ちょっぴりワクワクして待っているのが わかる。
物たちの もつ 微細な振動
持っている 「想い」は時折「こえ」にもなる。
どれも皆 訴え掛ける子は いないけれど
「ここにあること」それ自体を喜んでいるのは わかる。
みんな ここの主人が 好きなのだ。
ジワリ ジワリと「空間のいろ」が沁み込んできて、私の胸がフワリと暖かい。
こうも、人と物と 想いとの厚みの積み重ねが出す 重さの美しさが「実現する」ものなのかと。

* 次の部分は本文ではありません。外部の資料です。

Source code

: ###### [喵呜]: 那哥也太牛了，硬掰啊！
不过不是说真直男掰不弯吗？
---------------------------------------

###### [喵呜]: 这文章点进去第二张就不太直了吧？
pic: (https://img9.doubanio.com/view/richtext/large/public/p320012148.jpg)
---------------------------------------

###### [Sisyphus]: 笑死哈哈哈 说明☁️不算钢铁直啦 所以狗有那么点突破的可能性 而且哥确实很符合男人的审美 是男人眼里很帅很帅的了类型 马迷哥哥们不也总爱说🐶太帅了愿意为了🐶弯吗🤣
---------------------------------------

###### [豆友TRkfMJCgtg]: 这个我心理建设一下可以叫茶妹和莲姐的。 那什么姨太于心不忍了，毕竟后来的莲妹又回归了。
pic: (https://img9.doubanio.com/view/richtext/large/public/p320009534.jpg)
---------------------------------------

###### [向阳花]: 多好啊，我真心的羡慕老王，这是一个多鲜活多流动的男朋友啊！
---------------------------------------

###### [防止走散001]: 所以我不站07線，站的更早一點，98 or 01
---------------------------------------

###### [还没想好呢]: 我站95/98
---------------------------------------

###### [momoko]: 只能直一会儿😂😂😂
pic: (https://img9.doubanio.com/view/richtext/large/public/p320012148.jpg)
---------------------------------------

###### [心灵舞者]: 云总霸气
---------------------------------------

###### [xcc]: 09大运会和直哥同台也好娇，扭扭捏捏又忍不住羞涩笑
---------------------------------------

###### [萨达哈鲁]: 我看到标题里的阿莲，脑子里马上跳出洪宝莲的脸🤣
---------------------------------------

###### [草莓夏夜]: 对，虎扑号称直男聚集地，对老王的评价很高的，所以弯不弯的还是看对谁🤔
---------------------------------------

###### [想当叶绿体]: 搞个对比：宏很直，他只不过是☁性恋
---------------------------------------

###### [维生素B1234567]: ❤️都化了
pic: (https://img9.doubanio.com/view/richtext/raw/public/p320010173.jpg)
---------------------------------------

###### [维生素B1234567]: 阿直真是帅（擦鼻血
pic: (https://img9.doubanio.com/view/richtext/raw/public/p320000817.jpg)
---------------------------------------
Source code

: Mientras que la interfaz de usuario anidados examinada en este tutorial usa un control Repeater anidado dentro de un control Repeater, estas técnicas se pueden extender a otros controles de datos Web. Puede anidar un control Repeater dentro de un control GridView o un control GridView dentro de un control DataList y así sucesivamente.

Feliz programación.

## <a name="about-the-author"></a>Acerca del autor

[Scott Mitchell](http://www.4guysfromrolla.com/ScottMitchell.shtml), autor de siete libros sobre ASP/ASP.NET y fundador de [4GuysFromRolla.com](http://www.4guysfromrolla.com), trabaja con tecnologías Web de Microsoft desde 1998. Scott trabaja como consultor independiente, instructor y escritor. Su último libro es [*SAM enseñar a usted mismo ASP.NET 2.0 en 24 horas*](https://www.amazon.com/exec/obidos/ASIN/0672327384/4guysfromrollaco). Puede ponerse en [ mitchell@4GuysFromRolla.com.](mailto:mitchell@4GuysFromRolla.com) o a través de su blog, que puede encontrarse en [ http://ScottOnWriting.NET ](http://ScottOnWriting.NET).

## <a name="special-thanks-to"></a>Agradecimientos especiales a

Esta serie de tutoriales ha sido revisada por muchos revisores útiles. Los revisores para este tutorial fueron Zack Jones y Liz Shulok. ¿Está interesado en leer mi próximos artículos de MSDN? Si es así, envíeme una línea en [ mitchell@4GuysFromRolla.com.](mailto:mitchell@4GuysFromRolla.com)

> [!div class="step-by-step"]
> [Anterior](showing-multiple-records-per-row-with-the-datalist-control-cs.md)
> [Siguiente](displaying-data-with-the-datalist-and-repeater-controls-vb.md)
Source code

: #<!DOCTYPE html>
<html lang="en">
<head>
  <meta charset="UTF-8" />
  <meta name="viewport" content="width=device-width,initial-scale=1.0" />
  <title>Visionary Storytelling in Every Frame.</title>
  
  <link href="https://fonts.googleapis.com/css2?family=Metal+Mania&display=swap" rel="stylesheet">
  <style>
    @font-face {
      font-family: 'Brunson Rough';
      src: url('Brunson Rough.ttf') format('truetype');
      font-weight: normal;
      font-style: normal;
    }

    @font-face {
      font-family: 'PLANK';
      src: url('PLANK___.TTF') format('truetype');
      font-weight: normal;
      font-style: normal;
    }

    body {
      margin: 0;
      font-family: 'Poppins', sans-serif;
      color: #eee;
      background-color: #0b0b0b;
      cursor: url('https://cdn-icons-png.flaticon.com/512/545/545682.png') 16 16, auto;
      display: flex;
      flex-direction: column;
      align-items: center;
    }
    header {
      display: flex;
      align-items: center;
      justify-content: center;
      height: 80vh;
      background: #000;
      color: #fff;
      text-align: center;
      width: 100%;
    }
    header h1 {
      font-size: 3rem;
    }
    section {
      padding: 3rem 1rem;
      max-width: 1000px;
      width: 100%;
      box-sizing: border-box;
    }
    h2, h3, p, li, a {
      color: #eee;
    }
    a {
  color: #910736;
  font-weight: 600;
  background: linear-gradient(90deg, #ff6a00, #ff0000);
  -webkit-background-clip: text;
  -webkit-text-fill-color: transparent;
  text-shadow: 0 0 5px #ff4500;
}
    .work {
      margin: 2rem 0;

「新しい目」で魔女部屋を観察していた私は、彼女の話を聞きながら 「別の私」はしっかりとこの場の観察を続けているのも わかっていた。
主要の私 は 話を聞いて 楽しんで
相槌を打っていて
側の私は この場を滑る様にスルスルと這い
奥まで観察をしているのだ。
中々に、面白い。
それも 左右にフワリと自分を薄く広げ
空間を探検する様に辿り面白いものを見つけていくこのやり方が気に入って、どんどんその場の「もの」に 話し掛けてゆく。
そう きっと 「私が 気付いている」
という事は 「この子達も 気付いている」
そういうこと
問い掛けたら 返事が来る とは
「相互関係」 それ即ち 向こうもわかっていると いうこと
てか それ って。
「すごく ない ?」
みんな と 響き合って 共鳴 して
お互いの存在を わかり
応え合うこと
この 燭台も。
私の心の問いに 応えて 「そうだよ」って
炎を揺らしているし 手の込んだ装飾を
これ見よがしに「ほら 好きでしょうこんなの」って
煌めかせてくるところ。
えっ なんだろうか これは。
「私が変化したから」?
でも そうなんだろう。
だってきっと この子達は ずっとずっとここで同じくきっと 私に話し掛けていたのだろう。
でも これまでは。
私がわからなかった んだ。
でも、私が「変容」して。
より 微細なものが 知覚できる様になって。
「えっ それってなんか。 うん、なんだ ろう?」
これまでずっと みんなの「声」は 聴こえていたけれど。
それが ずっと もっと「実感」を伴って
入ってくる この感じ。
奥の奥 深くから響いてくる おと こえ
ここから見ると「どの私」も。
「浅かった」のが わかる。
この
上滑りでない からだに 伝わる感覚
それはきっと。
私が あの 反対側と 繋がって。
そこから更に 森へ行って 「からだ」の感覚を
高め 研ぎ澄ませて 繋げて 帰って来たから で。
「 多分。そう だよね。」
あの色が 「肉感を持って帰ってきた」、それにも似ている。
「えっ 全然。わからない けど でも。」
きっと
それって 「わたしがせかい」とも 共通すること
それは わかる。
私は割と この空間に没頭していた。
そう すっかり溶け込んで いたのである。